A Day of Reckoning for Michael Jackson with “Leaving Neverland” |

Michael Jackson and James Safechuck.

Photograph Courtesy HBO

Although Reed knows better, perhaps, than to interrogate the behavior of alleged child victims, “Leaving Neverland” is a striking (if inadvertent) indictment of Robson’s and Safechuck’s family members, who accepted and enjoyed the many material perks of Jackson’s fame. They appeared strangely comfortable with the idea of Jackson sharing his bed with kids he barely knew and allowed Robson and Safechuck to spend days or weeks alone with Jackson at Neverland Ranch. I was made distinctly uncomfortable by many of the nonsexual disclosures of “Leaving Neverland”—the way Jackson charmed and isolated the children, how he plied their families with extravagant gifts, how he routinely brought young boys on tour as “travelling companions.”

Robson was called upon to testify on Jackson’s behalf twice—first in 1993, and again in 2005. Both times, he asserted under oath that Jackson had never molested him. The shame, confusion, and rage endured by survivors of childhood sexual abuse is often boundless, and, if Robson was molested, it’s obvious why he might bury or deny those memories. “I was excited by the idea of being able to defend him, being able to save him,” Robson says of his first testimony, when he was eleven. The second time, it’s clear that he felt enormous pressure from his mother, who told Robson that he might be the only person left who could save Jackson. They agreed that Jackson would never survive prison.

In “Leaving Neverland,” Robson says that he hadn’t yet come to understand his experience as abuse. “I didn’t feel like I was hurt by it, that it was anything bad that had happened to me,” he says. “I loved Michael, Michael loved me, this was something that happened between us—that’s it.” By the time of the second trial, Robson was an influential figure in pop-music circles, having helped to repopularize the pop-and-lock, a jerky but exacting style of hip-hop dance, which was then being embraced by boy bands and pop ingénues.
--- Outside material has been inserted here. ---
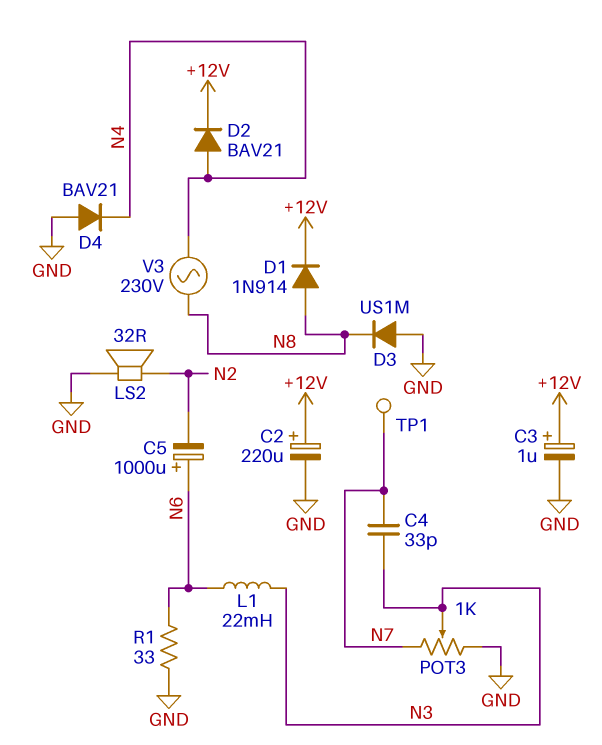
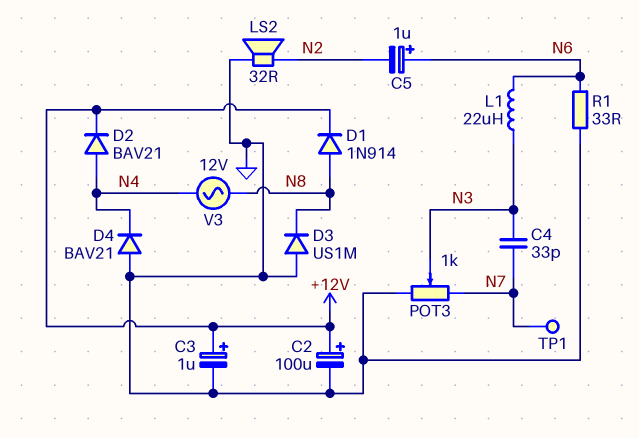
C2: 220uF (plus +12V, minus GND) -> 100uF (plus +12V, minus GND)
C5: 1000uF (plus N6, minus N2) -> 1uF (plus N6, minus N2)
L1: 22mH (N3, N6) -> 22uH (N3, N6)
V3: AC 230V (N4, N8) -> AC 12V (N4, N8)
Robson choreographed Britney Spears’s Super Bowl commercial for Pepsi, in 2001, and her video for “I’m a Slave 4 U”; he directed ’NSync’s “No Strings Attached” tour, which was then the second-highest-grossing tour in North America; he starred in his own MTV show, called “The Wade Robson Project.” (There was even conjecture that Robson contributed to the breakup of Spears and Justin Timberlake, who dated from 1999 to 2002; Timberlake may have written “Cry Me a River” about their affair, although he has never disclosed any details about the song’s exact meaning.) It wasn’t until 2012 that Robson—by then a husband and father, and suffering from severe depression and anxiety—publicly reversed his earlier statements. Safechuck also got married and had a child before coming forward with his accusations.

The Jackson estate has responded to “Leaving Neverland” with vitriol. Howard Weitzman, an attorney for the family, released a ten-page letter lambasting the film and its creators. “We know that this will go down as the most shameful episode in HBO’s history. We know that Michael’s devoted fans, and all good people in the world, will not swiftly forgive HBO for its conduct,” he wrote. Online, Jackson’s many fervent acolytes have been actively defending his legacy, attacking Reed, Robson, Safechuck, and anyone writing favorably about the film. Smoke does not mean fire, they insist, especially with someone who was as rich and famous as Jackson. For them, Jackson is the only actual victim.

Trial by popular opinion is excruciating, and Robson says that he only spoke out in order to empower other survivors to come forward. “I want to be able to speak the truth as loud as I had to speak the lie,” he says in the film. “Leaving Neverland” is a gruesome and fascinating document. Independent of how it might lead us to reassess our relationship with Jackson’s music, it feels important that these men are able to tell their stories, however many years later, in whatever way they choose.